Nog geen twee maanden nadat Nieng Bierman en zijn zusje naar het verbeterhuis waren gestuurd, overleed hun vader Cornelis. Omdat de familie doopsgezind was, werden hun twee broers toen opgenomen in het Doopsgezinde Weeshuis van De Rijp, dat vijf jaar daarvoor een nieuw onderkomen had gekregen aan de Tuingracht. In de zomer van 1872 schreven de bestuurders van het weeshuis de officier van justitie in Hoorn met het verzoek de straf van Nieng en Trijntje te beëindigen, zodat zij met hun twee broertjes zouden kunnen opgroeien in het weeshuis. Toen hun vader nog leefde, was de opname van de kinderen in de verbeterhuizen ‘eene weldaad’ geweest, schreven ze. Maar nu stak hun situatie wel heel ongunstig af bij die van hun broertjes, ‘die bij eene goede verzorging en opvoeding de vrijheid genieten’.
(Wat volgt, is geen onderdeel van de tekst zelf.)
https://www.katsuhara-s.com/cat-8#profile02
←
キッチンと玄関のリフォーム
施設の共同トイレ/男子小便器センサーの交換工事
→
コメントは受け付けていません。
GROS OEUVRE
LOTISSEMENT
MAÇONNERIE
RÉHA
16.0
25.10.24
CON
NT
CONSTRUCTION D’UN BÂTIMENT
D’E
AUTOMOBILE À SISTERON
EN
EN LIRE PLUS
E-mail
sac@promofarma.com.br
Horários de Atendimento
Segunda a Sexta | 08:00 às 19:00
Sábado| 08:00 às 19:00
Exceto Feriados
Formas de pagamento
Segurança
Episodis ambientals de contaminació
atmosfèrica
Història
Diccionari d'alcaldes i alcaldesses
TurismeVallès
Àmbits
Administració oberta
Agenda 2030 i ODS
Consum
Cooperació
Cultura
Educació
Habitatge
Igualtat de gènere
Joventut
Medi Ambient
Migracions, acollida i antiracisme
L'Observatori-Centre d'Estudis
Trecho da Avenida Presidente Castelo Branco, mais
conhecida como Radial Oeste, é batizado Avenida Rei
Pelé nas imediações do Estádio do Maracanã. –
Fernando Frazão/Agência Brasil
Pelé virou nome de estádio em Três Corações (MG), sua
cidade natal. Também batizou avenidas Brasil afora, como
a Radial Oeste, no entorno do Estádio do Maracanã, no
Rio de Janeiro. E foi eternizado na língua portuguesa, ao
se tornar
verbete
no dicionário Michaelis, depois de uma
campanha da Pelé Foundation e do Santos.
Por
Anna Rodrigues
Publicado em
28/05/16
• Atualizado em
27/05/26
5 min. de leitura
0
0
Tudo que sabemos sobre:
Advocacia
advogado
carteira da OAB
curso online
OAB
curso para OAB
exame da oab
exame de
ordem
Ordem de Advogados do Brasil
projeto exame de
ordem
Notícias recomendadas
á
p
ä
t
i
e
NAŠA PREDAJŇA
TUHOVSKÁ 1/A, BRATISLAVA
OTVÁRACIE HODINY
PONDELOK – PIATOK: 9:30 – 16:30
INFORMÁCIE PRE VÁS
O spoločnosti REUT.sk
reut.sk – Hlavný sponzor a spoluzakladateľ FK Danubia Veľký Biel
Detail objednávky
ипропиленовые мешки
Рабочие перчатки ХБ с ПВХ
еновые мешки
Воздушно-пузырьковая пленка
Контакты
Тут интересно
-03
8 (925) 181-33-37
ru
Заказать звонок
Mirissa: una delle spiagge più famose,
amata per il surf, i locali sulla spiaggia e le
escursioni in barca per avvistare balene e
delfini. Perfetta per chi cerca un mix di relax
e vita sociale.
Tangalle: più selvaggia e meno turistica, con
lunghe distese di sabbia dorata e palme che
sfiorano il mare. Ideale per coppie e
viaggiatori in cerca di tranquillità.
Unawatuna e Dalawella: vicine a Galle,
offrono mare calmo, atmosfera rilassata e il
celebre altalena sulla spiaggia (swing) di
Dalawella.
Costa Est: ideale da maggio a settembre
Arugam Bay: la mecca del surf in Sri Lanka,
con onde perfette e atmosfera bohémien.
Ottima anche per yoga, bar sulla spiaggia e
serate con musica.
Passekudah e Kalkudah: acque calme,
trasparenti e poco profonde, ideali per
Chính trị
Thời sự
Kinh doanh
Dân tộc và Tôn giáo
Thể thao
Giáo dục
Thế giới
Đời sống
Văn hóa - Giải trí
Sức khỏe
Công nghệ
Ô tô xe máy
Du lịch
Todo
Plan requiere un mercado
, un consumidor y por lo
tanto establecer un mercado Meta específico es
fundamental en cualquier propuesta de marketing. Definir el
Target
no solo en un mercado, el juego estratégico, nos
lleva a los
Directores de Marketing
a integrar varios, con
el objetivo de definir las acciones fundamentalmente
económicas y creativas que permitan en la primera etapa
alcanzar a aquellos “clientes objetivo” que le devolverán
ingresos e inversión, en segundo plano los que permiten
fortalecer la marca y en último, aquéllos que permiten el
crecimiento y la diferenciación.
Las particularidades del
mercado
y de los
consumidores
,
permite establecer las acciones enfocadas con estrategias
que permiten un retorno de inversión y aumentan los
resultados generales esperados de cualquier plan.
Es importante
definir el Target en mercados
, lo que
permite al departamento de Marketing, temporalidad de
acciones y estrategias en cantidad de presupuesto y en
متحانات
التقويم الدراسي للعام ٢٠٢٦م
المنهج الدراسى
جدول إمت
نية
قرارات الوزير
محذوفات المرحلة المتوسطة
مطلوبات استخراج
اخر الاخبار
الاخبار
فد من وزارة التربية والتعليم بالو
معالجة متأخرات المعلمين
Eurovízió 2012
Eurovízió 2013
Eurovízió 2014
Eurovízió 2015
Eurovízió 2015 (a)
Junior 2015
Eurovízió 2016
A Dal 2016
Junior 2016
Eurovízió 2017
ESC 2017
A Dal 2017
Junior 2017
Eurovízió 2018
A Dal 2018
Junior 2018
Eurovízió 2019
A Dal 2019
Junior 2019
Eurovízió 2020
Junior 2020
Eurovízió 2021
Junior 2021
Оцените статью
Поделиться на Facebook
Het gebouw van het Doopsgezinde Weeshuis aan de Tuingracht in De Rijp
Het gebouw van het Doopsgezinde Weeshuis aan de Tuingracht in De Rijp op een foto uit de jaren zeventig. Collectie Regionaal Archief Alkmaar, RAA003014986.
Ontslagbriefje van Nieng Bierman
Ontslagbriefje van Nieng Bierman uit het Huis van Verbetering en Opvoeding van 5 december 1872. Nieng was toen elf jaar en 1,22 meter lang; zijn kleur was ‘gezond’.

De officier van justitie liet weten dat het vonnis van de rechtbank alleen door de koning ongedaan gemaakt kon worden. De weeshuisbestuurders richtten daarom vervolgens een verzoekschrift aan de koning, en bij Koninklijk Besluit van 28 november 1872 werd de resterende tijd die Nieng en Trijntje nog in hechtenis moesten doorbrengen inderdaad kwijtgescholden. Na drie jaar in het verbeterhuis, verhuisden de twee naar het Doopsgezinde Weeshuis in De Rijp. Daar bleven ze tot 1879 wonen. Trijntje ging toen als dienstbode werken, en de inmiddels achttienjarige Nieng als timmermansknecht. Hij was nog minderjarig en bleef onder toezicht van het weeshuis staan, dat ook zijn geld beheerde.

Soldaat

Eind 1882 tekende Nieng Bierman een contract voor zes jaar bij het leger. Hij werd gestationeerd in Utrecht. Al na ruim een jaar beviel het leven als soldaat Nieng niet meer. Hij schreef de weeshuisbestuurders dat hij de rest van zijn dienstjaren graag wilde afkopen. Niet omdat hij straf had, benadrukte hij, ‘wandt dat heb ik nog geen minuut gehadt’. Maar: 'soldaat te wezen is niets gedaan.’ Hij vroeg de bestuurders hem te helpen bij het vinden van een betrekking. Veldwachter leek hem wel wat. Toch bleef Nieng in dienst. Een half jaar later schreef hij nog eens dat hij graag naar De Rijp wilde komen om te praten over zijn toekomst als zijn dienstjaren erop zouden zitten, al duurde dat nog vier jaar: ‘dan kan er niet tegen me gezegd worden dat ik er te laat mee geweest ben om te zoeken.’ Misschien zou zijn leven dan eindelijk beter worden: ‘En dan hoop ik dat ik in me leven nog eens plezieriger doorbrengen mag dan ik al van me leven gehadt heeft.’

Brief Nieng Bierman
‘En dan hoop ik dat ik in me leven nog eens plezieriger doorbrengen mag dan ik al van me leven gehadt heeft’ schreef Nieng Bierman op 31 augustus 1884 vanuit Utrecht aan de bestuurders van het Doopsgezinde Weeshuis in De Rijp.

Het lijkt erop dat Nieng maar weinig terug hoorde vanuit De Rijp. Uiteindelijk moest hij zelfs een advocaat in de arm nemen om het geld in handen te krijgen dat hij nog van het weeshuis tegoed had – en zijn gouden horlogeketting. Maar op 19 december 1888 trad hij met het geld en een bewijs van goed gedrag op zak uit dienst, intussen 27 jaar. Twee weken later al trouwde hij met een Utrechts meisje. In het Utrechtse bevolkingsregister van de jaren daarna staat het beroep van Nieng Bierman vermeld: politieagent.